# Vase



## CodyC (Jun 3, 2012)

I turned this from a cut-off piece of Boxelder. The main chunk is a rough-turned salad bowl that is drying and this came out of what was left. It's 9 3/4" tall and 3 1/2" at the widest point. Collar and finial are Walnut. Finish is 5 coats of WOP and Beall buffed on all three wheels.

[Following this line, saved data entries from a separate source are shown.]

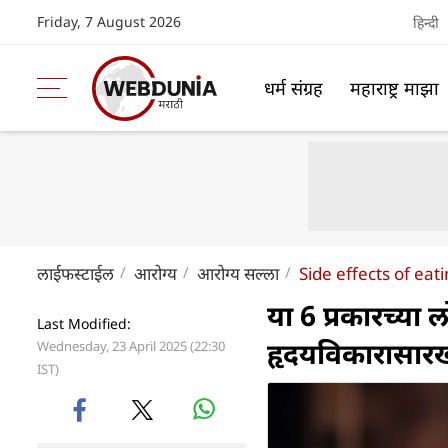
Friday, 7 August 2026
हिन्दी
धर्म संग्रह
महाराष्ट्र माझा
लाईफस्टाईल
आरोग्य
आरोग्य सल्ला
Side effects of eat
या 6 प्रकारच्या 
Last Modified:
हृदयविकारासारख्
Wednesday, 23 April 2025 (22:30
IST)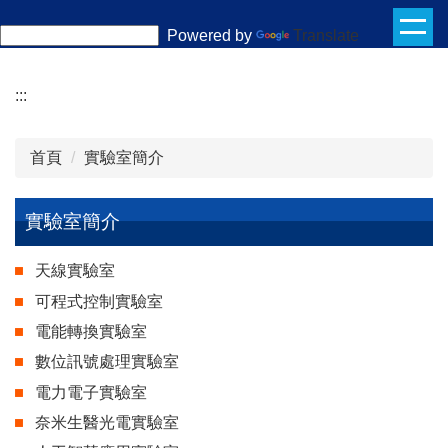
跳
Powered by
Translate
到
主
要
:::
內
容
首頁
實驗室簡介
區
實驗室簡介
天線實驗室
可程式控制實驗室
電能轉換實驗室
數位訊號處理實驗室
電力電子實驗室
奈米生醫光電實驗室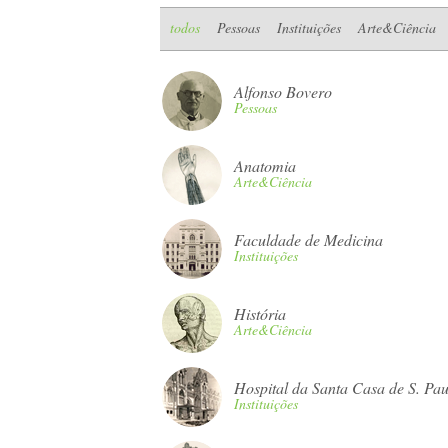
todos
Pessoas
Instituições
Arte&Ciência
Alfonso Bovero
Pessoas
Anatomia
Arte&Ciência
Faculdade de Medicina
Instituições
História
Arte&Ciência
Hospital da Santa Casa de S. Pau
Instituições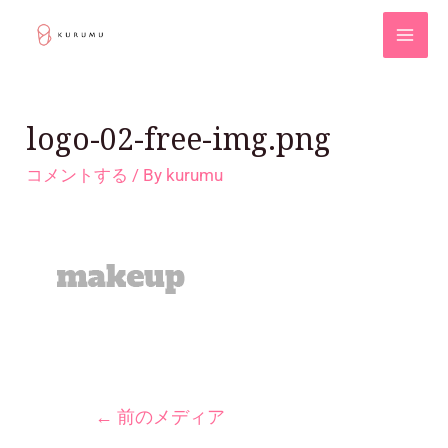
logo-02-free-img.png
コメントする
/ By
kurumu
←
前のメディア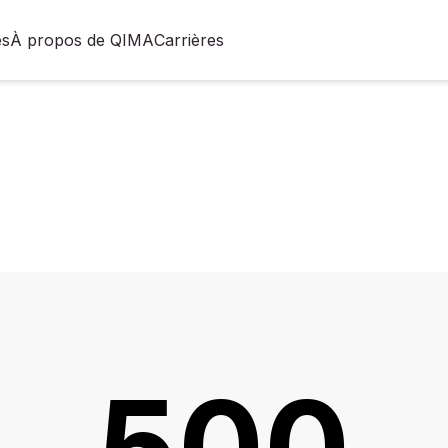
es
À propos de QIMA
Carrières
500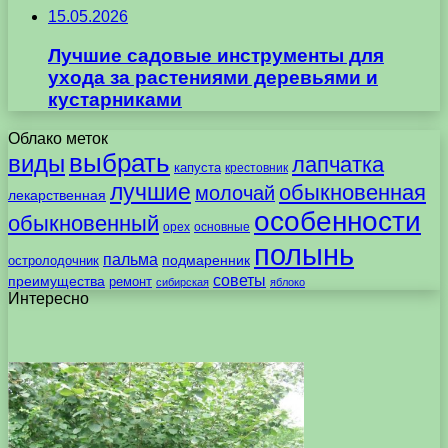
15.05.2026
Лучшие садовые инструменты для
ухода за растениями деревьями и
кустарниками
Облако меток
выбрать
виды
лапчатка
капуста
крестовник
лучшие
обыкновенная
молочай
лекарственная
особенности
обыкновенный
орех
основные
полынь
пальма
подмаренник
остролодочник
советы
преимущества
ремонт
сибирская
яблоко
Интересно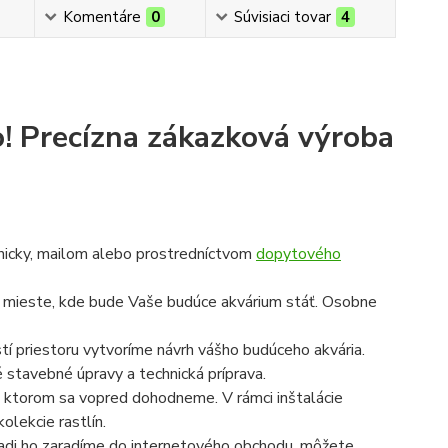
Komentáre
0
Súvisiaci tovar
4
!
Precízna zákazková výroba
onicky, mailom alebo prostredníctvom
dopytového
a mieste, kde bude Vaše budúce akvárium stáť. Osobne
í priestoru vytvoríme návrh vášho budúceho akvária.
é stavebné úpravy a technická príprava.
 na ktorom sa vopred dohodneme. V rámci inštalácie
olekcie rastlín.
radi ho zaradíme do internetového obchodu, môžete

[attachment=6334] [attachment=6335] [attachment=6336] [attachment=6337]


----------



## Twig Man (Jun 3, 2012)

Incredible work!! Thanks for sharing


----------



## Mike1950 (Jun 3, 2012)

I love the shape, wood type and execution- did I miss anything.


----------



## NYWoodturner (Jun 3, 2012)

NIce ! Great job on the finial. I like the design of the matched finial and collar 
Scott


----------



## Dennis Ford (Jun 3, 2012)

Lovely piece, the wood selection and shape are perfect.


----------



## Cousinwill (Jun 3, 2012)

Very impressive !!!!


----------



## DKMD (Jun 3, 2012)

Nicely done, Cody! You may want to skip the white diamond wheel on darker woods like walnut... I've had a heck of a time getting it out of the pores! Love the spalting on that boxelder!


----------



## myingling (Jun 3, 2012)

Nice work


----------